Greece's international creditors have turned up the pressure after abruptly suspending aid talks this month when it appeared the government would overshoot its budget deficit target for this year. At a weekend meeting of European finance ministers in Poland, officials warned that Greece may not receive an €8 billion ($11.04 billion) aid tranche in October if it fails to bring its budget back in line with targets. Without that aid, Greece will run out of cash by mid-October.
Those warnings prompted Greek Prime Minister George Papandreou to abort a trip to New York and Washington this week and to call an emergency cabinet meeting Sunday to plan new measures. The warnings also raised concerns in the market that a Greek debt default could be imminent.
The euro sank at the start of Asian trading hours and the cost of insuring European corporate and sovereign debt against default using credit default swaps continued to rise significantly Monday as Greek debt worries intensified.
"Investors are concerned that the additional policy steps needed may not be agreed on time.

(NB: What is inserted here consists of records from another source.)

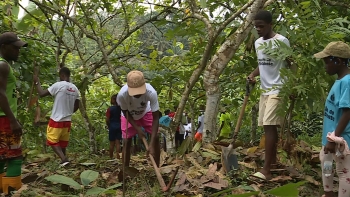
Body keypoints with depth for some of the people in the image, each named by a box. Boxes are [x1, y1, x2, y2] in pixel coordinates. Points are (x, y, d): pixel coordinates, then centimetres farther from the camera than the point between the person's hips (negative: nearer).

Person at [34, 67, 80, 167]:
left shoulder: (58, 85, -14)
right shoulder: (75, 89, 4)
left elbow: (42, 94, -9)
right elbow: (76, 106, 12)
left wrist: (37, 82, 5)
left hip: (56, 120, -6)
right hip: (67, 121, 6)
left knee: (52, 141, 1)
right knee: (63, 142, 14)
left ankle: (64, 158, -15)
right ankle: (63, 160, 17)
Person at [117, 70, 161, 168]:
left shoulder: (151, 93, -41)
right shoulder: (122, 94, -40)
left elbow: (155, 118, -35)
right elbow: (126, 113, -19)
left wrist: (151, 144, -38)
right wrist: (137, 128, -25)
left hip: (145, 113, 0)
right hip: (129, 116, 0)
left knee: (156, 138, -9)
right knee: (126, 141, -7)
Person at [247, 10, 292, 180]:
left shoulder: (282, 41, -11)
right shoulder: (258, 43, 11)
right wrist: (253, 74, 4)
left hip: (277, 90, -8)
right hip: (264, 89, 8)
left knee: (269, 126, -14)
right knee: (267, 126, 12)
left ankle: (266, 169, -13)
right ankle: (273, 160, 26)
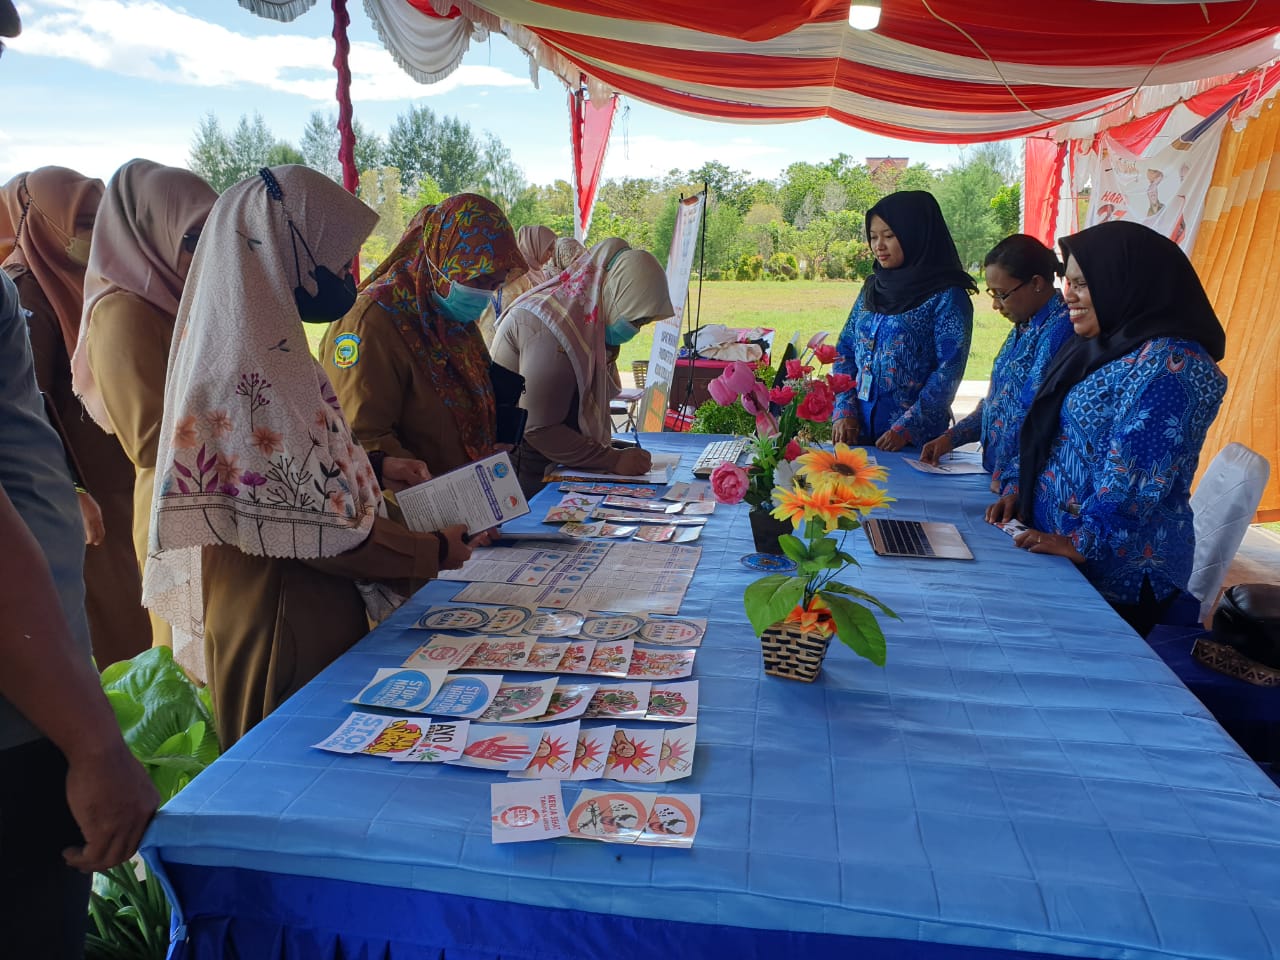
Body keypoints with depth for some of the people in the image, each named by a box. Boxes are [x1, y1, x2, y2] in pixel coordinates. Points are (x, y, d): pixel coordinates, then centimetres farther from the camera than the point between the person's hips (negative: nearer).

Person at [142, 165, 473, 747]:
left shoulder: (243, 336, 4)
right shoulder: (263, 366, -26)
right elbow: (322, 532, -24)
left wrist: (374, 468, 7)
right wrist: (434, 551, -11)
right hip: (287, 625, -9)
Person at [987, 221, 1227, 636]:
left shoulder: (1168, 364, -19)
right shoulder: (1099, 348, 11)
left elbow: (1135, 477, -26)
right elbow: (1050, 433, 16)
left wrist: (1081, 543, -24)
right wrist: (1021, 491, 8)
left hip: (1120, 570, -8)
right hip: (1057, 549, 9)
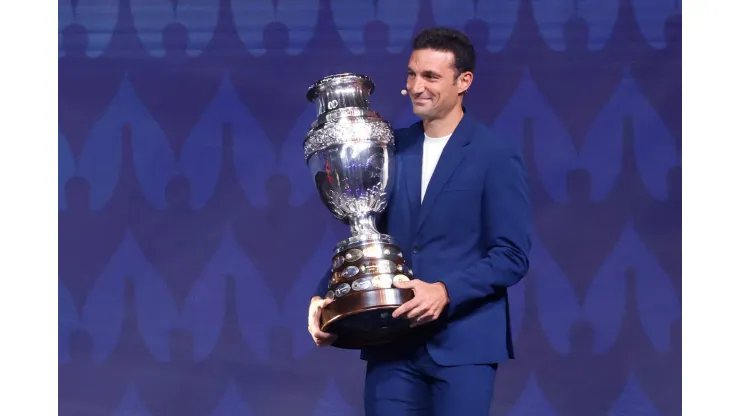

In turn, fears that Greece could run out of money in coming weeks continue to weigh on euro sentiment," Citigroup said in a note to clients.
ECB Governing Council member Jens Weidmann said Monday that there would be "unpleasant" consequences should Greece not get further international aid because of failing to fulfill the terms of its rescue package. "One must know that that will certainly be a relatively unpleasant scenario, not only for Greece, but also for other participants," the head of the Deutsche Bundesbank warned, while addressing the German parliament's budget committee.
But he didn't rule out such a scenario. "If the [reform] program is, however, not implemented, then the basis for further payments also is dropped," he said.
Greece is due to submit its 2012 draft budget to parliament on the first Monday in October, as foreseen by the Greek constitution. The plan will be voted on by the end of October under expedited procedures. Under normal parliamentary rules, the vote usually takes place at the end of December.
A senior IMF official, speaking at the same conference as Mr. Venizelos Monday, urged more Greek cuts, particularly in the public sector.
"Additional measures will need to be taken for the deficit to be reduced to sustainable levels," said Bob Traa, IMF senior representative for Greece.
According to Greek government officials, the troika is pressing Greece to cut 100,000 public jobs by 2015, either through outright layoffs or by placing some of those workers in a special labor reserve. Workers on reserve would be retained on 60% salary for up to a year, but would face dismissal after that if no new jobs were found for them.
Greece might also have to consider retroactively—and with immediate effect—rescinding all public-sector hiring that took place in 2010 and 2011, Greek officials said. That could affect 25,000 or more workers, one official said.
The troika has asked Greece to consider raising taxes on tobacco, alcohol and luxury goods, while Athens is also under pressure to step up plans to close or merge dozens of public-sector bodies. Last week, the government announced a new property tax that, coming on top of other recent tax hikes, has met with rising public opposition. Combined with the public-sector cutbacks, some government officials fear those steps could provoke a new outburst of public protest and possibly new elections.
However, a European Commission spokesman said the EU isn't demanding more from Greece than what its government has already agreed to as part of the country's bailout program.
"We are not demanding more than what was agreed in the framework of the program for Greece," said spokesman Amadeu Altafaj Tardio. He added the commission never set a deadline for a resumption of the troika's lending review, which was suspended after a dispute over the slow pace of cutbacks and structural overhauls by Athens as it continues to fall behind budget targets.
—Costas Paris in London, Todd Buell in Frankfurt and Riva Froymovich in Brussels contributed to this article.